→ **Exercise details**
Where the line containing "RST-CT | | 2:32.88 |" appears in the records below, begin there and output each line verbatim through the last line.

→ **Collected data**
+===+
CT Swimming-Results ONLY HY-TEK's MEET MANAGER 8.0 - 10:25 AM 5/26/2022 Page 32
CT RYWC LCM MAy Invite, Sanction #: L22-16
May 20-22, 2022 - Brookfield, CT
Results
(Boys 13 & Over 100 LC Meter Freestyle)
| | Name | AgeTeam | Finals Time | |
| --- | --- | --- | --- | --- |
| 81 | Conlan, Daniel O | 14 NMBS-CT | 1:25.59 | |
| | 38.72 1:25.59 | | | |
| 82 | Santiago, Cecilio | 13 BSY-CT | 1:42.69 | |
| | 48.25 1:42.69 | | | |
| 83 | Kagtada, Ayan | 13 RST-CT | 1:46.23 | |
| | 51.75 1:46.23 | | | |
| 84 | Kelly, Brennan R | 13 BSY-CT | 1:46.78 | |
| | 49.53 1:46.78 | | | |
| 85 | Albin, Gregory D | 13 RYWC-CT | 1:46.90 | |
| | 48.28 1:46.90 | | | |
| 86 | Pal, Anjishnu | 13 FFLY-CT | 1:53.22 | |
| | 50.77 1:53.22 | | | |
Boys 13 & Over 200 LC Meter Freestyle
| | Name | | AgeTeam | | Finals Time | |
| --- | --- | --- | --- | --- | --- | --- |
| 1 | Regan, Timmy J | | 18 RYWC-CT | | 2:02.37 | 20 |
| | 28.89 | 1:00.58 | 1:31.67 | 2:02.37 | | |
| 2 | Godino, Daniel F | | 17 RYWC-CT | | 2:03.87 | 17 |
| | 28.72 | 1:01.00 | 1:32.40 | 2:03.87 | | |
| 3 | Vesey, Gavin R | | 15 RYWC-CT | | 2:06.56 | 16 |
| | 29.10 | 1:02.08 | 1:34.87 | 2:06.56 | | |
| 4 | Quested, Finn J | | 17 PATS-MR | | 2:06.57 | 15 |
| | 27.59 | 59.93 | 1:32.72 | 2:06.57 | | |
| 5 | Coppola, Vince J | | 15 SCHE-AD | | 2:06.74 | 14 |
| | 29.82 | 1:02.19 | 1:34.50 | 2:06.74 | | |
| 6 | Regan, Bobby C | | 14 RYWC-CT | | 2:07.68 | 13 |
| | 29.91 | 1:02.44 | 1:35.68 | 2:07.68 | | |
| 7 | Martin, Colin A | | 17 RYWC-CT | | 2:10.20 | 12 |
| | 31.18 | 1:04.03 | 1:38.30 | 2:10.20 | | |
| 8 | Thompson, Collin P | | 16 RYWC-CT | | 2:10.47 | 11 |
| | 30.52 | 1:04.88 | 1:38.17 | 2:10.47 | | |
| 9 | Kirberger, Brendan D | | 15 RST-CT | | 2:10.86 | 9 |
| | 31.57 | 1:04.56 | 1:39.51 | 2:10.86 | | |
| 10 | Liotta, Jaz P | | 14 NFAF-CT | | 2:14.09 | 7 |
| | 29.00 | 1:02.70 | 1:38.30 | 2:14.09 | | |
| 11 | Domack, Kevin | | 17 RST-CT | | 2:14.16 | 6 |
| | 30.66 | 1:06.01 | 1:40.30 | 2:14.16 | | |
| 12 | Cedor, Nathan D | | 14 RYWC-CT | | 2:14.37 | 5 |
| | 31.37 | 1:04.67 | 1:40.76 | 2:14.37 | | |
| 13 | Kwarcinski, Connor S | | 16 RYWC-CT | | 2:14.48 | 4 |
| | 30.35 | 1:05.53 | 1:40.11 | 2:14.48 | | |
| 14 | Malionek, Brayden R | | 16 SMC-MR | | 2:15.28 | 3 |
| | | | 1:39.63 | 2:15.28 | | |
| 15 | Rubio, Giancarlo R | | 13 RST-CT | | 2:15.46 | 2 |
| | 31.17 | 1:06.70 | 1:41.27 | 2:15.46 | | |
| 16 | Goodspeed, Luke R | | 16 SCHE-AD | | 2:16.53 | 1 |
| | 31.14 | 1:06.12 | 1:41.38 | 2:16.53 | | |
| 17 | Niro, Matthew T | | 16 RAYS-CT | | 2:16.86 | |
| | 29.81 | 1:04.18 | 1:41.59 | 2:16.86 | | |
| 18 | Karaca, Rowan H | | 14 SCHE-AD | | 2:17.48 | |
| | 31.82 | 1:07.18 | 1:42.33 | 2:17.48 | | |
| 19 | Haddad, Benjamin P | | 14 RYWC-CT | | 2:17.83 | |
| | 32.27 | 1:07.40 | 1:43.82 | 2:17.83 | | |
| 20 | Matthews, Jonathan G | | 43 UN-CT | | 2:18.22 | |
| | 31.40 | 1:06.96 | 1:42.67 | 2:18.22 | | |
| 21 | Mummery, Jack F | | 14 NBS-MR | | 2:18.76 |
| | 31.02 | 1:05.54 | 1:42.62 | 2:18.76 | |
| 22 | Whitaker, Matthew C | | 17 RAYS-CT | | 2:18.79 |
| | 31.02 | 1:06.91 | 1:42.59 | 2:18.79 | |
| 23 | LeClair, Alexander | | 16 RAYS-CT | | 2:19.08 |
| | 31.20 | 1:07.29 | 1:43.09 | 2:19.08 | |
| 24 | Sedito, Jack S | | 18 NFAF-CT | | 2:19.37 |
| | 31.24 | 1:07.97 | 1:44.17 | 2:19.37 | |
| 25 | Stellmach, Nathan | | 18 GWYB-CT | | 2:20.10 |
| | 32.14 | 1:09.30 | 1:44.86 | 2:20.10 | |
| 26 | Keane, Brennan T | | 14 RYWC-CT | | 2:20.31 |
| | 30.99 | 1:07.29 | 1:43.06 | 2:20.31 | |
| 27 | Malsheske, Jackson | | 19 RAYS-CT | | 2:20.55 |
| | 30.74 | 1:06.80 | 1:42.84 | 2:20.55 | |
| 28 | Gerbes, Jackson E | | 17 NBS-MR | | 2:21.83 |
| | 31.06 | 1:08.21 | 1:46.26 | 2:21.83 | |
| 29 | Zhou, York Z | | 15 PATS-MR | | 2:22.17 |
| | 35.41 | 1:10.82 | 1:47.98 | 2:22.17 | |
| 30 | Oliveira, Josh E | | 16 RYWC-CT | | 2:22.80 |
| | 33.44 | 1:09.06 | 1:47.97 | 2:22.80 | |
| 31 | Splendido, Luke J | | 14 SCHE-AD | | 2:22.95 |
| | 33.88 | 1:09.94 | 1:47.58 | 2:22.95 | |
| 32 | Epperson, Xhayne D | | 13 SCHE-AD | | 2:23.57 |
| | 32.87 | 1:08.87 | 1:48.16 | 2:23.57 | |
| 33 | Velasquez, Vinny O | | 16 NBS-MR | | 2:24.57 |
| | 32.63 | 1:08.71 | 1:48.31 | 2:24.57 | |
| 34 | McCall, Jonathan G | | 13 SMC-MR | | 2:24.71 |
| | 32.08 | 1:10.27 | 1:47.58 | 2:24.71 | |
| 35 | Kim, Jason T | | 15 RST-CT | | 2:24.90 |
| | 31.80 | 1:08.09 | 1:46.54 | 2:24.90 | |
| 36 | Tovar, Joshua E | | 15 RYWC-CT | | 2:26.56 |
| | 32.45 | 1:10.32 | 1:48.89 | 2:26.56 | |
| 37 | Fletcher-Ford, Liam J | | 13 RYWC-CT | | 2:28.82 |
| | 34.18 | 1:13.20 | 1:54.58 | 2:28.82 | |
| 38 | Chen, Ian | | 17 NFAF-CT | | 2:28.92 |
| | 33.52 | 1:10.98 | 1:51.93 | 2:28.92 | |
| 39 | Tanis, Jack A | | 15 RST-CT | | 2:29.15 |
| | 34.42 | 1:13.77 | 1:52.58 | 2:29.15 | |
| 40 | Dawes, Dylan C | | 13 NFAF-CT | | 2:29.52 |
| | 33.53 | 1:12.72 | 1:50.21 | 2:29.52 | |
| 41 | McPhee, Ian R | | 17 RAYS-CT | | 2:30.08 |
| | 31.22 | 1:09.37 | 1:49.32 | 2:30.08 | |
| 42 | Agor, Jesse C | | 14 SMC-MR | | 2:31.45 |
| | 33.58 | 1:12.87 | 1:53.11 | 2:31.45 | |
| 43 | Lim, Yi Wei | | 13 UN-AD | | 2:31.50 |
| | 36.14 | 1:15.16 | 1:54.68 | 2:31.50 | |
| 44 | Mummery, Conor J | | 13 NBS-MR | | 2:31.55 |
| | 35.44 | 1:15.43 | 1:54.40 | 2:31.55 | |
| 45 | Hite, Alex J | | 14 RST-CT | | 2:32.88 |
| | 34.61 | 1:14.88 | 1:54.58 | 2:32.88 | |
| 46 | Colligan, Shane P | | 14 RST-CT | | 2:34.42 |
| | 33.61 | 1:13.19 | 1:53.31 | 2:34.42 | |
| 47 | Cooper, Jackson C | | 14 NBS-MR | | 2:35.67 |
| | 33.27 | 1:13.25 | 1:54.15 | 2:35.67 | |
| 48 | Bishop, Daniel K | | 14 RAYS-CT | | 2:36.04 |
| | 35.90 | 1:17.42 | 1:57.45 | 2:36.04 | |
+===+
→ **Completed task**
| 45 | Hite, Alex J | | 14 RST-CT | | 2:32.88 |
| | 34.61 | 1:14.88 | 1:54.58 | 2:32.88 | |
| 46 | Colligan, Shane P | | 14 RST-CT | | 2:34.42 |
| | 33.61 | 1:13.19 | 1:53.31 | 2:34.42 | |
| 47 | Cooper, Jackson C | | 14 NBS-MR | | 2:35.67 |
| | 33.27 | 1:13.25 | 1:54.15 | 2:35.67 | |
| 48 | Bishop, Daniel K | | 14 RAYS-CT | | 2:36.04 |
| | 35.90 | 1:17.42 | 1:57.45 | 2:36.04 | |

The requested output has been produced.